RICHMOND, Va. (WRIC) — Richmond school officials tell 8News that every year they struggle with a huge amount of teacher openings. But since 2011, a partnership between VCU and Richmond Public Schools called the ‘Richmond Teacher Residency’ program has consistently helped fill those openings.
“We’re creating this sustainable pipeline,” said Terry Dozier, director of the program.
“We’re creating this sustainable pipeline” — Terry Dozier
Dozier says they recruit teachers who want to teach in an urban school system.
Candidates like medical students are placed at a Richmond school and paired with a mentor during a year of residency. In that year they earn a master’s degree, get a stipend and eventually agree to stay with the school system for an additional three years. Dozier says it gives much-needed stability and continuity for students.
“In schools where there is high turnover students suffer academically,” Dozier said.
And it’s not just filling open spots; the group says 75 percent of their teachers are rated extraordinary or above average by principals.
“If you go into teaching you want to make a difference,” teacher Carl Sitabi told 8News Reporter Mark Tenia.

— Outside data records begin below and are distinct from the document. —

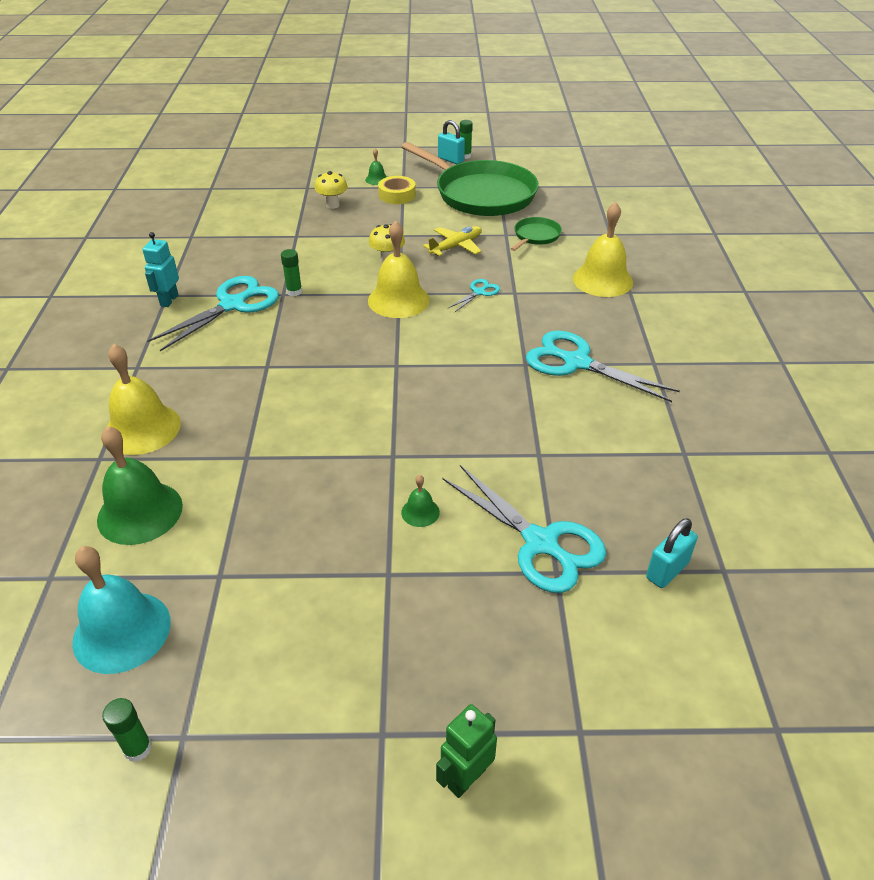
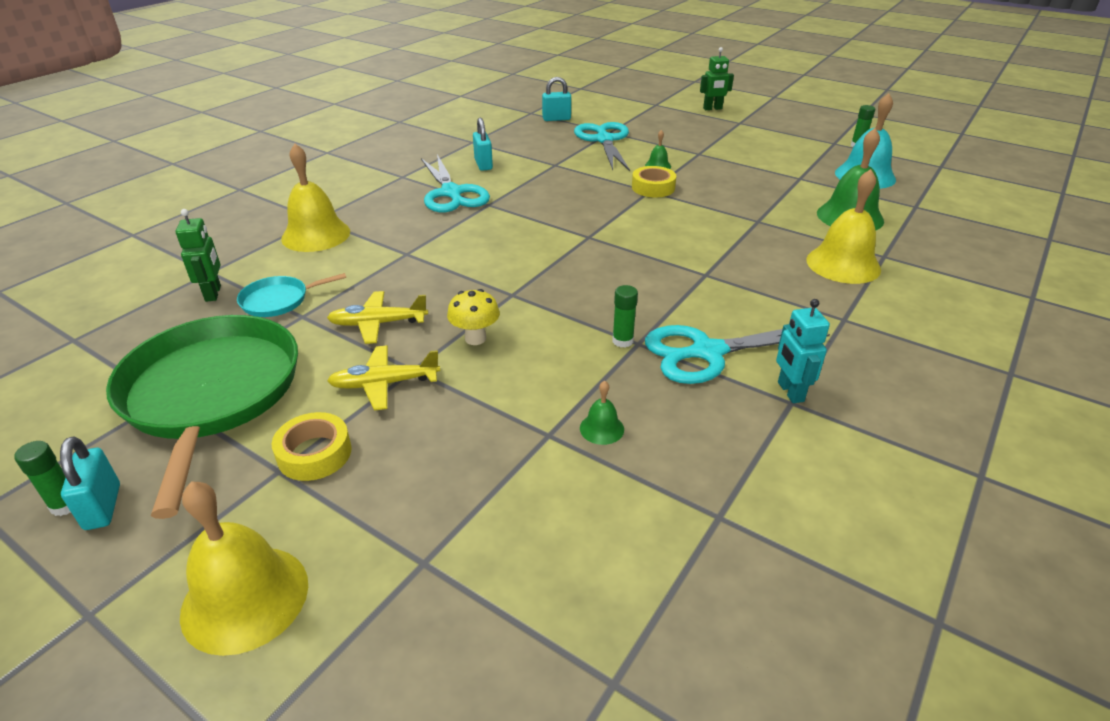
camera: 145 degrees left, 5 degrees down
turquoise robot [142,232,179,307] -> turquoise robot turned 120 degrees clockwise [776,299,830,403]
yellow mushroom [315,171,348,209] -> none
green bell [365,148,387,185] -> green bell moved to [580,381,624,445]
yellow bell [368,221,430,318] -> yellow bell moved to [180,481,308,656]
turquoise scissors [448,279,500,313] -> none
green pan [511,217,562,251] -> turquoise pan [237,273,346,317]
none -> green robot [176,209,221,302]
none -> yellow plane [327,345,440,411]
none -> turquoise padlock [473,118,493,171]
none -> yellow tape [632,166,676,198]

Sitabi is starting his first year at Elkhardt-Thompson Middle School as a social studies teacher. He says he was attracted to teaching in Richmond in hopes of not only helping students but the community.
“Every you student you teach, every student you contribute to, every student you help develop a passion in, you receive that back ten fold,” said Sitabi.
Meanwhile Dozier is hoping to continue filling more and more openings in the future.
“If you want to make an impact in our community, there is no greater way to do that than to become a teacher,” said Dozier.